Mauritanie, le régime impose un couvre feu numérique

Le lendemain de l’élection largement fraudée du candidat du pouvoir, le général Ghazouani, les autorités de Nouakchott ont coupé les réseaux sociaux pour empêcher la contestation de s’étendre.

La France s’est empressé de saluer, le mardi 25 juin, « le bon déroulement de l’élection présidentielle », intervenue « dans un climat pacifique », et « félicité » Mohamed Ould Ghazouani, le candidat du pouvoir élu dès le premier tour (1). Il est vrai que l’actuel ministre français des Affaires étrangères et ancien ministre de la Défense de François Hollande, Jean Yves Le Drian, n’a cessé depuis 2012 d’entretenir les meilleures relations avec le président sortant, Mohamed Oulld Abdel Aziz, salué comme le bon élève du G5 Sahel. Et cela malgré les petits arrangements connus de tous du président avec les groupes djihadistes. https://mondafrique.com/les-reseaux-troubles-du-pouvoir-mauritanien-au-nord-mali/

Sur place à Nouakchott, la situation est nettement moins brillante que ne le dit à Paris le Quai d’Orsay. Des centaines de manifestants ont manifesté dès le lendemain du vote. du 22 juin. Depuis, la mobilisation populaire n’a pas cessé. Dès dimanche, les autorités mauritaniennes ont coupé Internet pour tenter de limiter l’ampleur des manifestations. Leur hantise est qu’un scénario à l’algérienne commence à embraser le pays tout entier.

Les vieilles recettes

Depuis son élection de samedi, les seules réponses du candidat du pouvoir, le général Ghazouani, fort mal conseillé par son prédécesseur omniprésent, auront été une répression violente et un mutisme constant. Les rares images qui sortent de Mauritanie montrent des forces de l’ordre brutales et des manifestants à terre et inanimés.
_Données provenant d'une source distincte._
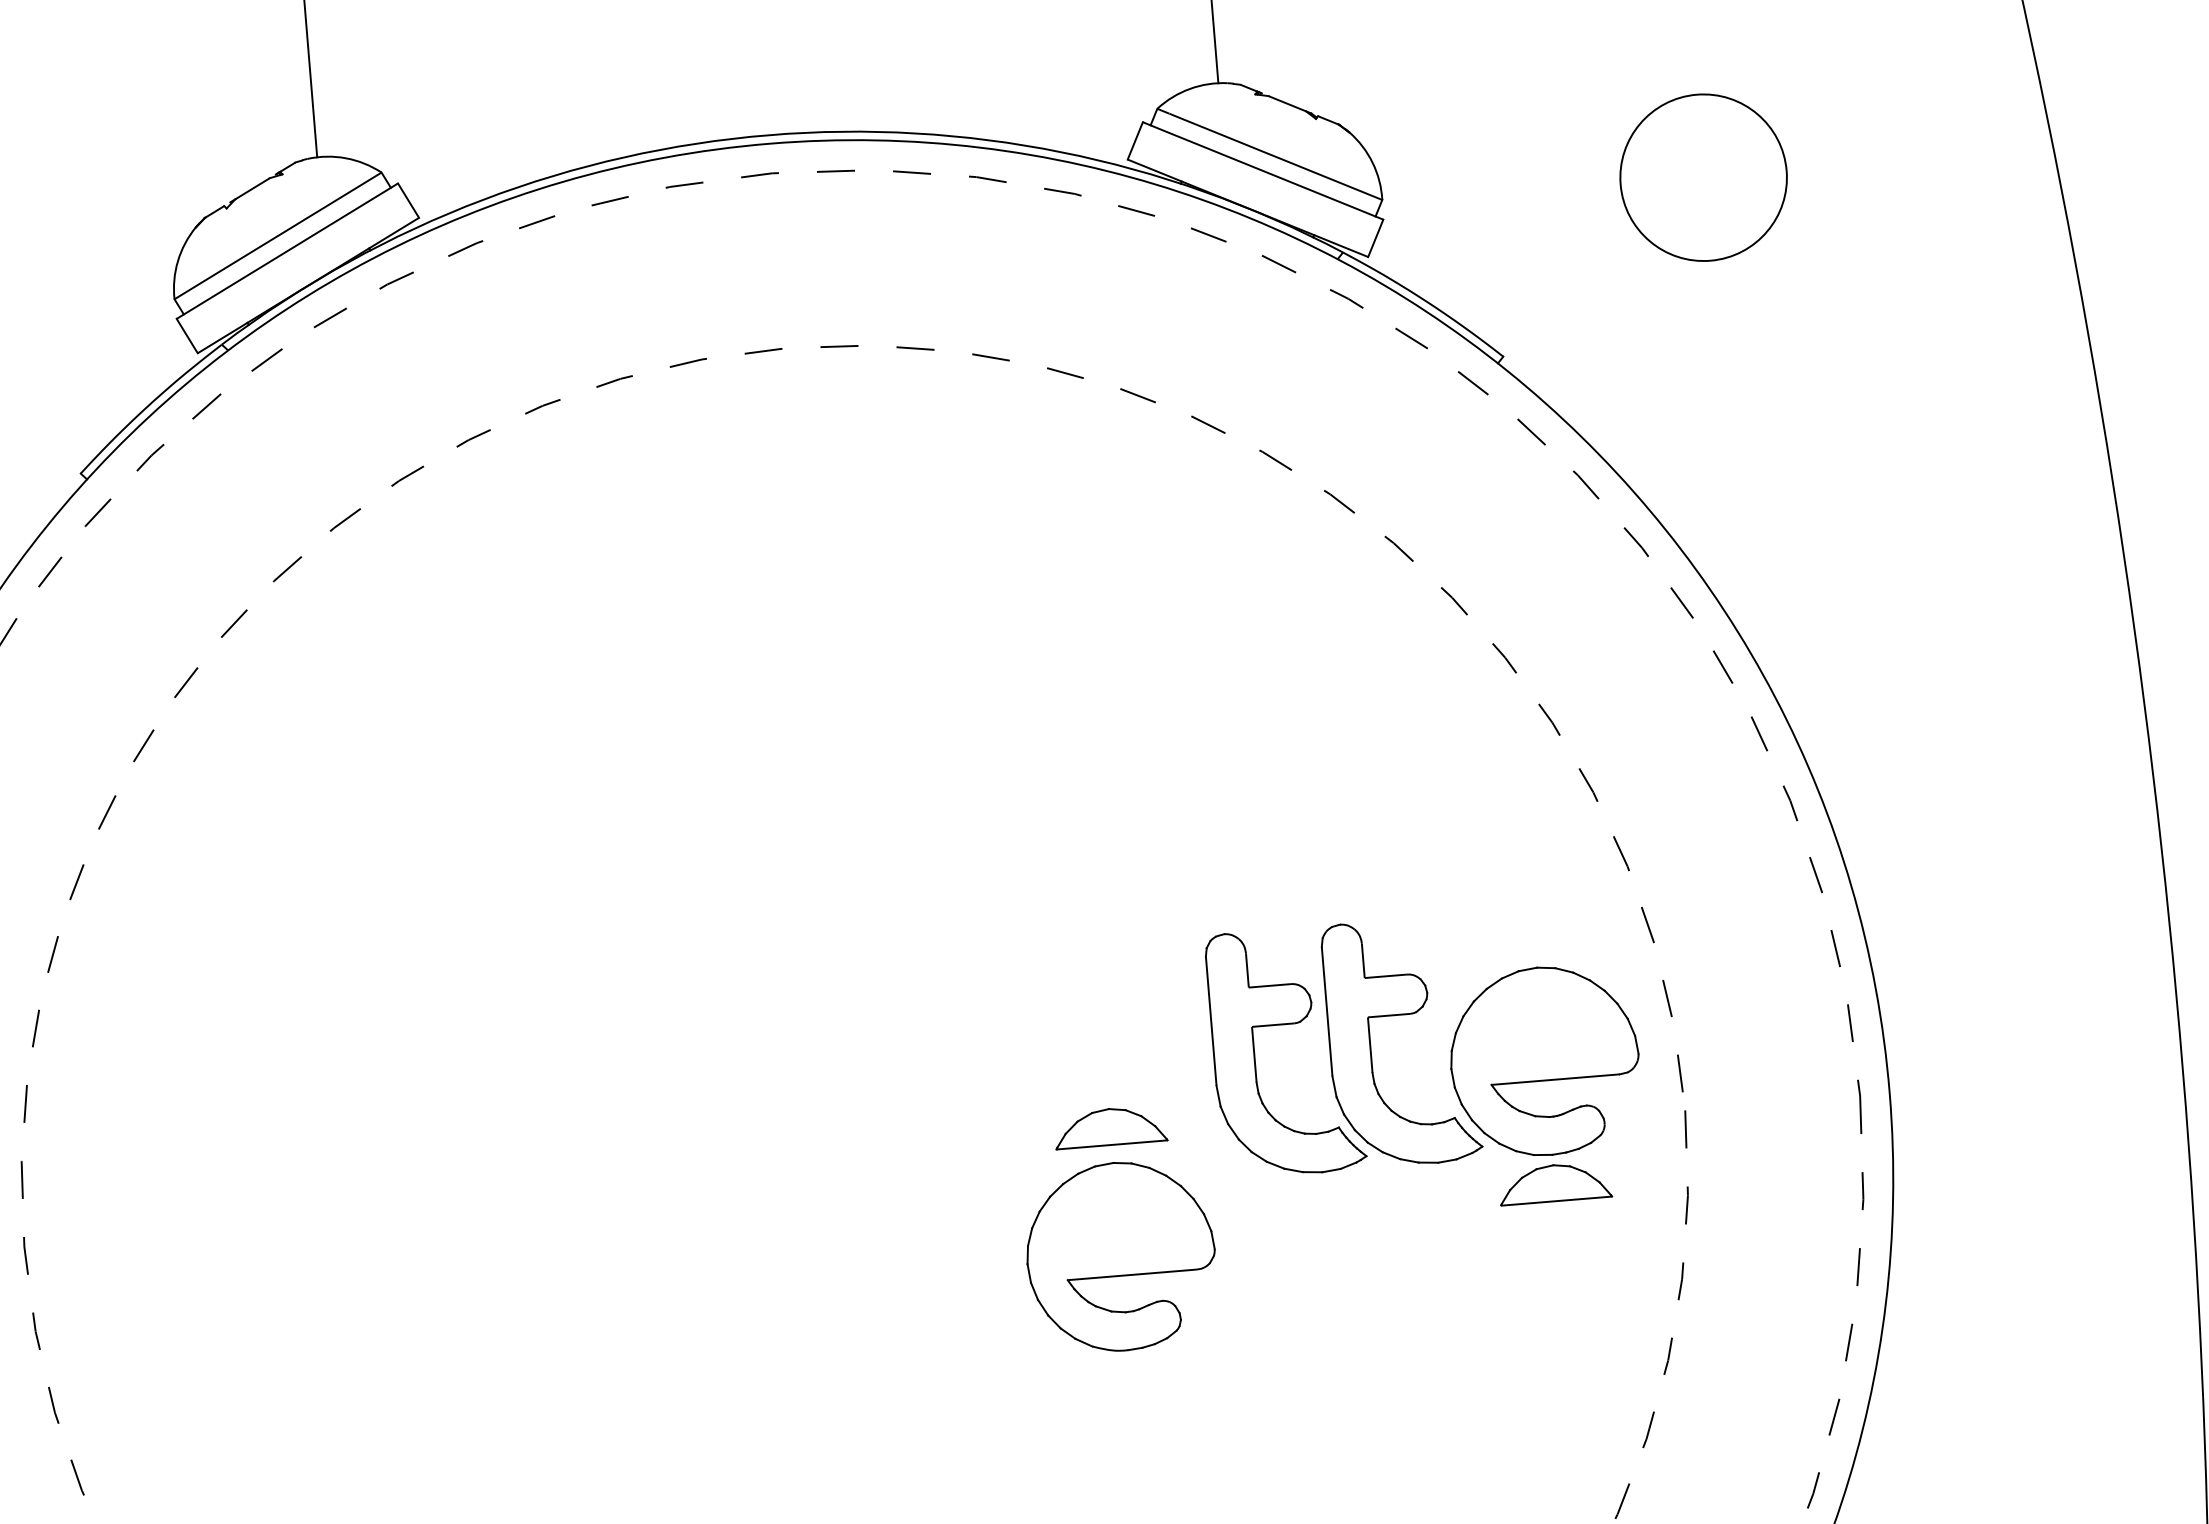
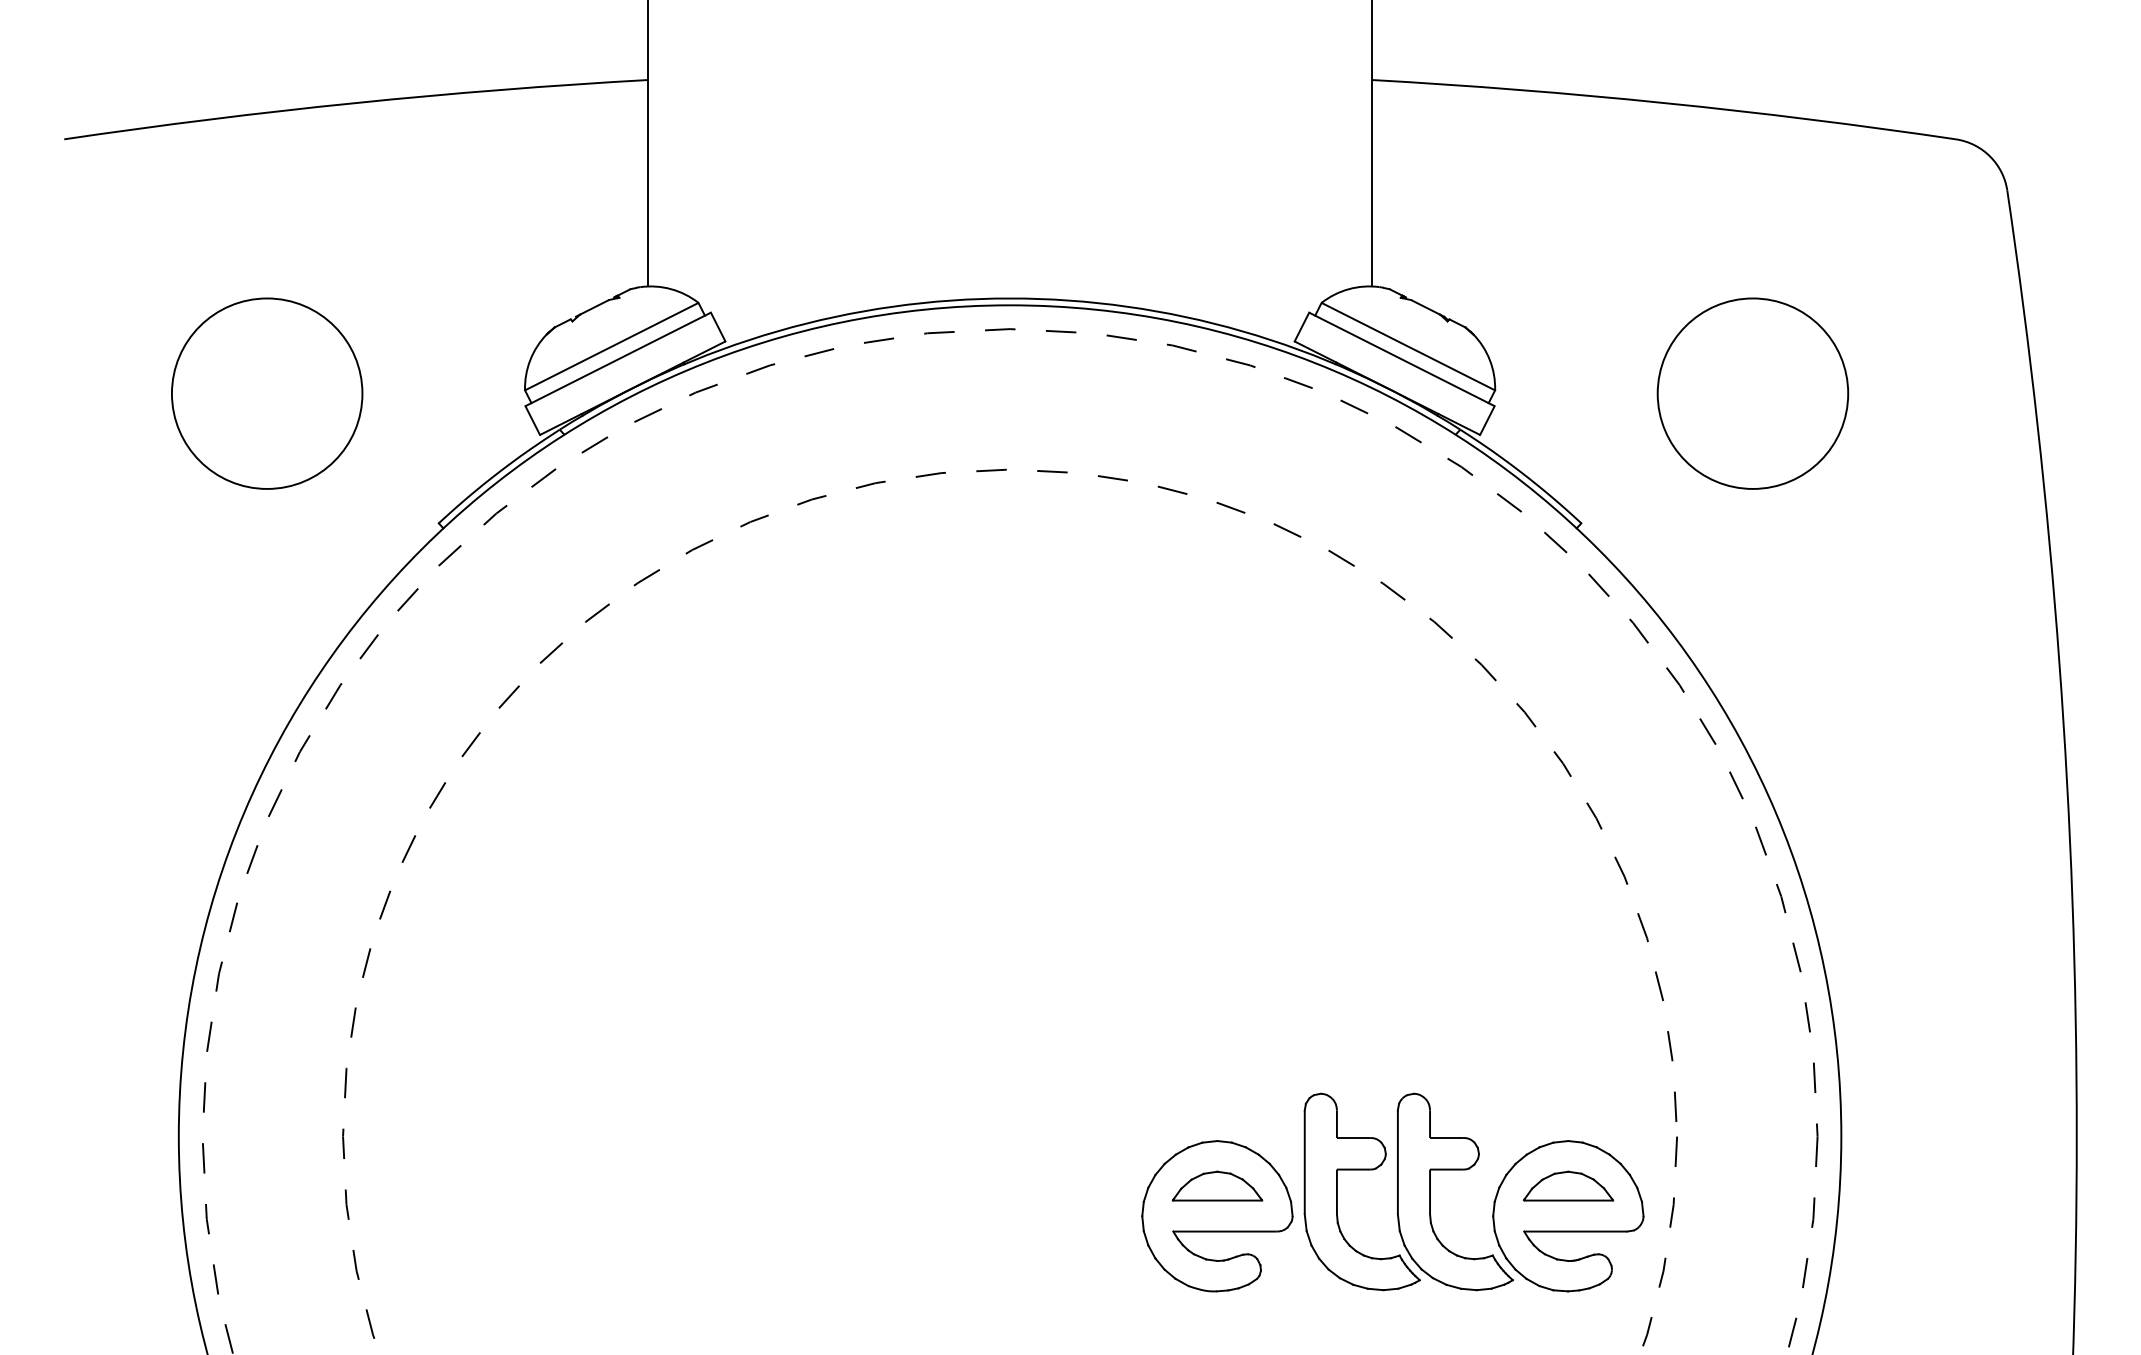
circle: (1703, 177) -> (1752, 393), size x1.43
part: (1451, 1046) -> (1494, 1198), moved
part: (1110, 1126) -> (1217, 1185), moved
Le lundi 24 juin, la pression est montée d’un cran encore. Le siège de campagne de Baba Hamidou Kane, un des candidats de l’opposition à l’élection présidentielle, est saccagé par la police et de nombreux militants interpellés. Dès le lendemain, les locaux des trois autres candidats de l’opposition sont également fermés, « sur ordre du gouvernement », a indiqué leur entourage à l’AFP.

Parallèlement l’ensemble des opposants candidats à la Présidentielle ont été convoqués et sermonnés au ministère de l’Intérieur. Sur le thème, « calmez vos troupes, sinon vous le paierez cher »

« La main étrangère »

Disons que le pouvoir mauritanien, pris au dépourvu par l’ampleur de la contestation, ne fait pas dans la dentelle; « Il y a une main étrangère qui est derrière ces événements », a affirmé le ministre de l’Intérieur, Ahmedou Ould Abdallah, pour expliquer l’arrestation d’une centaine d’étrangers maliens, sénégalais ou gambiens..Et d’évoquer un « plan de déstabilisation » du pays. « Nous avons arrêté des étrangers dont on ne peut expliquer la présence dans la contestation d’une élection dans un pays qui n’est pas le leur », a ajouté le ministre. 
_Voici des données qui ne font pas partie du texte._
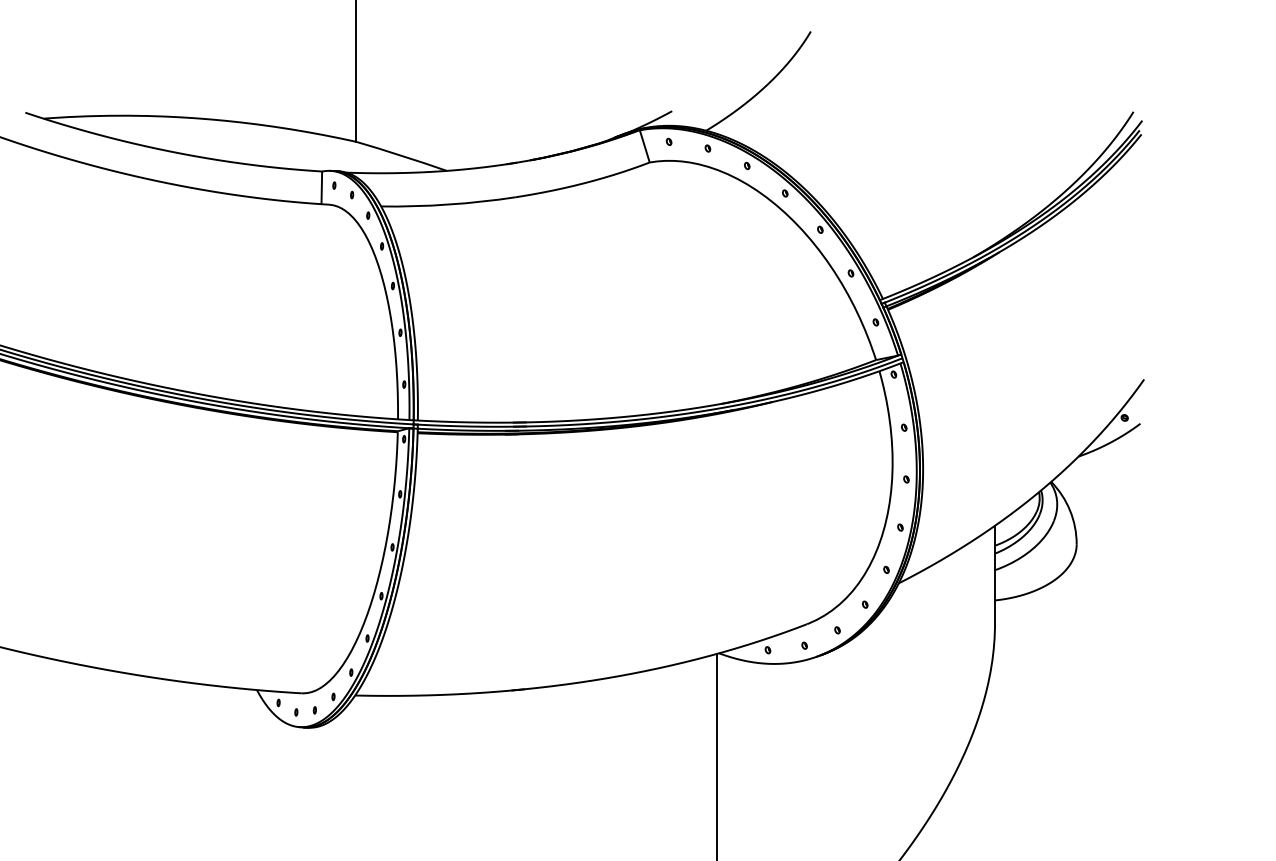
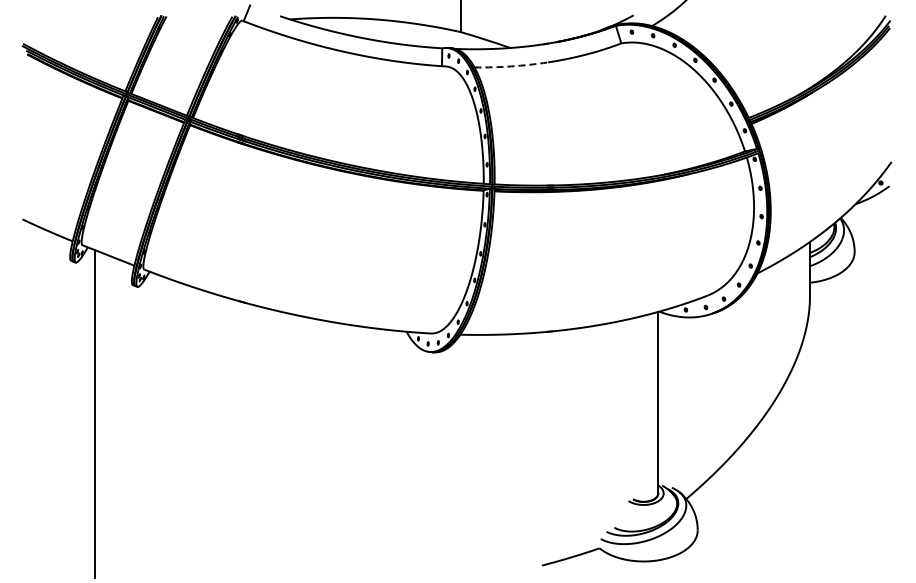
arc: (448, 204) -> (511, 66), solid -> dashed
Face à ces manoeuvres grossières, les chefs de l’opposition maintiennent des consignes de non violence. Parvenu en seconde position lors du scrutin de samedi d’après les résultats officiels, Biram Ould Dah Ould Abeid, qui mobilise les descendants d’esclaves les plus marginalisés, a demandé aux Mauritaniens de se « méfier des provocations des autorités ». Le pouvoir, a-t-il ajouté, a l’habitude d’invoquer les risques de sédition « à chaque fois qu’il est en difficulté ».

Sauve qui peut !

La coupure d’internet est en revanche une mesure inédite en Mauritanie. Au pouvoir depuis 2008, le président sortant, Mohamed Ould Andel Aziz, a tenté, depuis le printemps arabe de 2011 de présenter une façade légaliste à ses partenaires internationaux. Même si le régime a persécuté ses opposants les plus déterminés, Aziz tolérait quelques sites d’information sans grands moyens, mais indépendants, dont les animateurs étaient régulièrement poursuivis. Le régime mauritanien, ces jours ci, ne prend plus de gants.

Interrogé par des journalistes sur ces coupures, le ministre de l’Intérieur a semblé ironiser. « Vous n’avez pas d’autres moyens qu’internet pour travailler ? » a-t-il répondu, le sourire aux lèvres. 

Trois des candidats à la Présidentielle du 22 juin ont introduit un recours en annulation devant le Conseil constitutionnel. Il est vrai que cette instance est présidée par un ancien ministre de la Défense du président Aziz, qui, à priori, ne peut rien refuser au pouvoir. Encore que les exemples récents du Soudan et de l’Algérie montrent que de mobilisations populaires peuvent provoquer des retournements soudains des situations les plus acquises et provoquer quelques soudaines prises de conscience.